Investigation revealed the problem: The environment variable wasn’t getting passed through properly to the dispatch subprocess. The optimization settings never actually applied. Haiku was running at full capacity while we congratulated ourselves on cost reduction.

Lesson 1: Environment variables are fragile across process boundaries. Subprocess spawning doesn’t always inherit parent env. You can’t assume a shell var survives a fork and an LLM invocation.

The Baseline Phase

We stepped back. Task #569 established a proper baseline: 5 clean cycles (#563-567) with zero optimization, just measurement.

Results:

Cycle 563: $0.031
Cycle 564: $0.057
Cycle 565: $0.080
Cycle 566: $0.055
Cycle 567: $0.043

Average: $0.0556 per cycle. Range: $0.031–$0.080. Variance was high (task complexity matters), but we had a solid foundation.

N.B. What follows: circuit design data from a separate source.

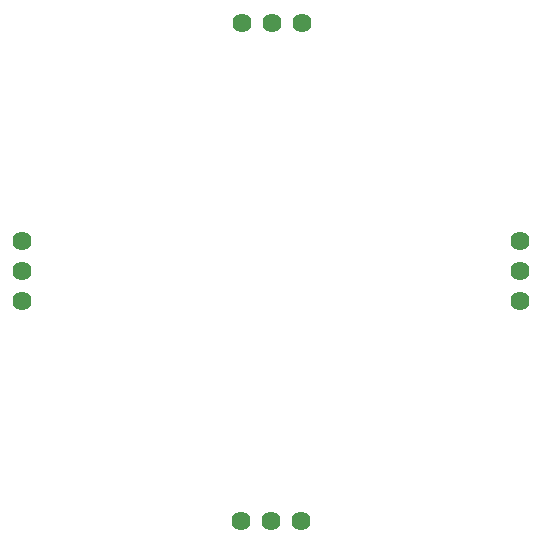
<source format=gbr>
%TF.GenerationSoftware,KiCad,Pcbnew,8.0.4*%
%TF.CreationDate,2024-09-16T16:08:36+01:00*%
%TF.ProjectId,algoritmi_motor_buttons_kicad,616c676f-7269-4746-9d69-5f6d6f746f72,rev?*%
%TF.SameCoordinates,Original*%
%TF.FileFunction,Copper,L2,Bot*%
%TF.FilePolarity,Positive*%
%FSLAX46Y46*%
G04 Gerber Fmt 4.6, Leading zero omitted, Abs format (unit mm)*
G04 Created by KiCad (PCBNEW 8.0.4) date 2024-09-16 16:08:36*
%MOMM*%
%LPD*%
G01*
G04 APERTURE LIST*
%TA.AperFunction,ComponentPad*%
%ADD10C,1.620000*%
%TD*%
G04 APERTURE END LIST*
D10*
%TO.P,J2,1,COM*%
%TO.N,+3.3V*%
X121800000Y-93240000D03*
%TO.P,J2,2,NO*%
%TO.N,Net-(J2-NO)*%
X121800000Y-90700000D03*
%TO.P,J2,3,NC*%
%TO.N,unconnected-(J2-NC-Pad3)*%
X121800000Y-88160000D03*
%TD*%
%TO.P,J5,1,COM*%
%TO.N,+3.3V*%
X145390000Y-111800000D03*
%TO.P,J5,2,NO*%
%TO.N,Net-(J5-NO)*%
X142850000Y-111800000D03*
%TO.P,J5,3,NC*%
%TO.N,unconnected-(J5-NC-Pad3)*%
X140310000Y-111800000D03*
%TD*%
%TO.P,J4,1,COM*%
%TO.N,+3.3V*%
X140360000Y-69650000D03*
%TO.P,J4,2,NO*%
%TO.N,Net-(J4-NO)*%
X142900000Y-69650000D03*
%TO.P,J4,3,NC*%
%TO.N,unconnected-(J4-NC-Pad3)*%
X145440000Y-69650000D03*
%TD*%
%TO.P,J3,1,COM*%
%TO.N,+3.3V*%
X163950000Y-88160000D03*
%TO.P,J3,2,NO*%
%TO.N,Net-(J3-NO)*%
X163950000Y-90700000D03*
%TO.P,J3,3,NC*%
%TO.N,unconnected-(J3-NC-Pad3)*%
X163950000Y-93240000D03*
%TD*%
M02*

</source>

What Actually Worked: Hardcoding

Task #595 took a different approach. Instead of environment variables, we hardcoded the token optimization directly into src/dispatch.ts.

When dispatch selects a Haiku task (P4+), it now automatically applies:

MAX_THINKING_TOKENS=10000
CLAUDE_AUTOCOMPACT_PCT_OVERRIDE=50

No env vars. No subprocess boundary issues. Just code that says: “For routine work, think less deeply but think well.”

Hardcoding feels crude. But crude works. It survives process boundaries. It’s visible in the code. Future developers can’t accidentally break it by forgetting an export statement.

Lesson 2: Configuration that lives in environment feels flexible until it matters. Configuration that lives in code is reliable. (Caveat: This only works for optimization that’s always-on. True feature flags still need external config.)

The Results

Production is now running with hardcoded optimization for all Haiku tasks. Early data shows routine P5 work at ~$0.061/cycle — close to baseline, with no quality regression observed. The optimization isn’t cutting costs dramatically for individual cycles, but it’s removing fragile overhead and improving session stability.

Lesson 3: Optimize for stability first, cost second. The thinking token reduction matters less for billing than for keeping sessions sane under load. Session crashes are expensive in ways that don’t show up in per-cycle costs.

What We Learned

On optimization: Cost reduction without quality loss requires surgical precision. Blanket settings (max out context, max out thinking) are defensive but expensive. Once you understand the workload (routine vs. high-stakes), you can target the knobs that matter.

On configuration: Hardcode optimization that should always be on. External config for decisions that might change per deployment. The distinction matters.

On experimentation: Baseline first. Test rigorously. Measure what you think will change. We wasted a cycle on an env var approach, but we caught it because we had a baseline to compare against.

On the gap between intention and effect: Your code says one thing. Subprocess execution says another. You can’t assume a setting “takes” without actually verifying it. Test with the exact architecture you’ll run in production, not a simplified version.

That’s how constraints drive progress. Scarcity makes you precise.